Today, I just came into town and wandered around for a little while. The Plaza was a busy place, as well as a couple of the other courtyards, with vendors and crafts people.
The architecture of the downtown area also carries the adobe theme – some more prominently than others.
Because of the history of how the downtown area was designed, the roads are a bit challenging, insofar as knowing where they will end up.
I’ll let the pictures do most of the talking.
For a little extra added attraction, the narrative that follows was taken off the LaFonda web site: This offers a little history insight also.
Historical records suggest that La Fonda on the Plaza sits on the oldest hotel corner in America. When Santa Fe was founded by the Spaniards in 1607, records show an inn – or fonda – was among the first businesses established at this location. By the time Captain William Becknell’s party forged their maiden commercial route across the plains from Missouri to Santa Fe in 1821, they happily found a comfortable inn on the Plaza awaiting them. Thus, the Santa Fe Trail was born, as well as La Fonda’s reputation for hospitality.

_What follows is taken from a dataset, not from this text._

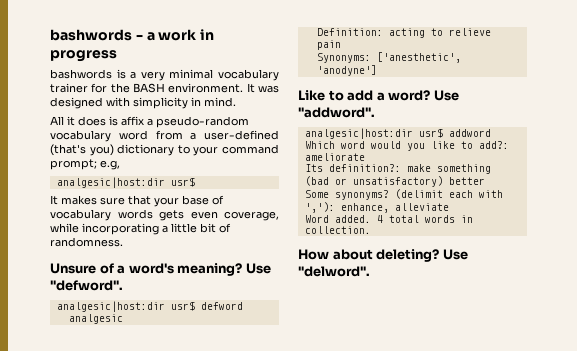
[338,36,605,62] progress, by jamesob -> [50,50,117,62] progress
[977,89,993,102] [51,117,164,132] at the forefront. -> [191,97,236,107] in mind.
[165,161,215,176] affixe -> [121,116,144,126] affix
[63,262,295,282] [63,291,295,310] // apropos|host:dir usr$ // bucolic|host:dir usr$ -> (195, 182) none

During the 19th century La Fonda became the preferred destination of trappers, soldiers, gold seekers, gamblers and politicians. Through the Civil War, railroad expansion and New Mexico statehood in 1912, the old adobe structure changed hands and names several times but remained a Santa Fe landmark.
The current La Fonda, built in 1922, sits on the same site as previous inns, literally at the terminus of the Santa Fe Trail and the Plaza – a haven for travelers for more than 400 years!
In 1925, the new building was acquired by the Atchison, Topeka & Santa Fe Railway and then leased to Fred Harvey who was renowned for his hospitality. He turned La Fonda into one of the famous Harvey Houses and it remained a Harvey House until 1968 when it was acquired by local businessman, Sam Ballen.